55:17 Quand on pratique quelque chose, on est dans la répétition. Si vous êtes au piano en train de pratiquer, vous pratiquez peut-être la mauvaise note. Mais ici vous pensez qu'il est nécessaire de pratiquer jour après jour, prêter serment, devenir moine, vous connaissez toutes ces histoires – on n'a pas le temps d'aborder cela. Alors on pratique. Plus vous pratiquez plus votre cerveau devient obtus, c'est évident. Même si vous pratiquez différents systèmes de méditation, votre cerveau devient de plus en plus mécanique, il n'est jamais libre. Pour découvrir ou rencontrer ce qui est sans nom, intemporel, sacré, il faut une liberté totale qui ne vient pas du désir, de la pensée, mais de la fin de ce qui n'est pas libre comme l'attachement, la recherche du plaisir, l'épanouissement personnel, l'égocentrisme et ainsi de suite. Cela exige énormément de questionnement, énormément d'énergie, de perception, pas seulement la connaissance de soi – se connaitre soi-même sans aucune forme d'analyse, mais se connaitre soi-même par l'observation de ses réactions dans les relations aux autres. Ces réactions révèlent ce que nous sommes. et quand elles révèlent ce que nous sommes, cette révélation devient pour nous une connaissance alors on accumule de plus en plus de connaissance de soi. Et cette connaissance devient une entrave à notre liberté. Je vous en prie, j'ai peu de temps, voyez juste cette vérité.
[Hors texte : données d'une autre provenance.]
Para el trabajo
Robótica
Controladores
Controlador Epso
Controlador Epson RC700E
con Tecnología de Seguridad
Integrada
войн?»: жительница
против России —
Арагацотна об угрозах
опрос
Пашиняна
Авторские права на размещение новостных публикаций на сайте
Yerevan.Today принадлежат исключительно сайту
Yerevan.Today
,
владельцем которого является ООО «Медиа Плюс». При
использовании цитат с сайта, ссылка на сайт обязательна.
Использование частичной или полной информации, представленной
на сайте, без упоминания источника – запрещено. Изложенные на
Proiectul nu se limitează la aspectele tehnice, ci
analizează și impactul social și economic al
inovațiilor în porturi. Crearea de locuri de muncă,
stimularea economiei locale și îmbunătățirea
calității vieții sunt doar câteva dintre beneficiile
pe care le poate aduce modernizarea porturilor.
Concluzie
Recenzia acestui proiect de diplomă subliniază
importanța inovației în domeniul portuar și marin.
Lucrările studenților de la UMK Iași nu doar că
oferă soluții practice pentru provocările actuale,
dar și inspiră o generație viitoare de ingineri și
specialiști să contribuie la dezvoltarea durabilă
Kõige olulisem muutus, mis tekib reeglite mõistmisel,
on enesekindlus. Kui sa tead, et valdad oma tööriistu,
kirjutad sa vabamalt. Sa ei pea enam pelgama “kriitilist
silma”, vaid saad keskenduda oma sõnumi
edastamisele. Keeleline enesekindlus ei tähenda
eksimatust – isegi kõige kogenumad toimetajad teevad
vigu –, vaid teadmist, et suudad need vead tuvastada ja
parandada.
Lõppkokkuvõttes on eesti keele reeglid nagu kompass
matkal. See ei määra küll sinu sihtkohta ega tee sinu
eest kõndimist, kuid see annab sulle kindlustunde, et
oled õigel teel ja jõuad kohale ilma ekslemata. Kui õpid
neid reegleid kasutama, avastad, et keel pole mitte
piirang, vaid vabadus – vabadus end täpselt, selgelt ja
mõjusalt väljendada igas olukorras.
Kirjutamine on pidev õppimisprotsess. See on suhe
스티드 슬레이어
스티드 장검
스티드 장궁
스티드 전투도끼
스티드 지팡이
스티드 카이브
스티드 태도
57:55 Je vous demande donc, peut-on arrêter la pensée et le temps ? Parce que s'il y a le temps, c'est à dire, s'il y a la pensée, – cette occupation perpétuelle, car la plupart d'entre nous sont perpétuellement occupés à penser à des tas de choses, à bavarder – le cerveau n'est jamais tranquille, toujours en train de tâtonner, de chercher, de se souvenir, d'espérer. Un tel esprit, évidemment, n'est jamais tranquille. Mais percevoir qu'il ne l'est pas – sans aucune directive, sans dire qu'il doit être tranquille – le percevoir, l'observer, alors il devient extraordinairement tranquille sans aucune contrainte, sans aucune pratique, ce qui demande une grande sensibilité, attention et conscience. Il n'y a que dans ce silence absolu de l'esprit, un silence qui n'est pas cultivé par la pensée, ce n'est pas un silence entre le bruit, entre deux bruits ou deux pensées, – ce silence est différent. Le silence exige d'être totalement libre de toute activité égocentrique et de la recherche du plaisir, de la peur, et ainsi de suite. Il n'y a que dans ce silence total qu'il peut y avoir ce qui n'a pas de nom.
1:00:44 Puis-je me lever ? S'il vous plait, n'applaudissez pas. Cela ne fera que du bruit.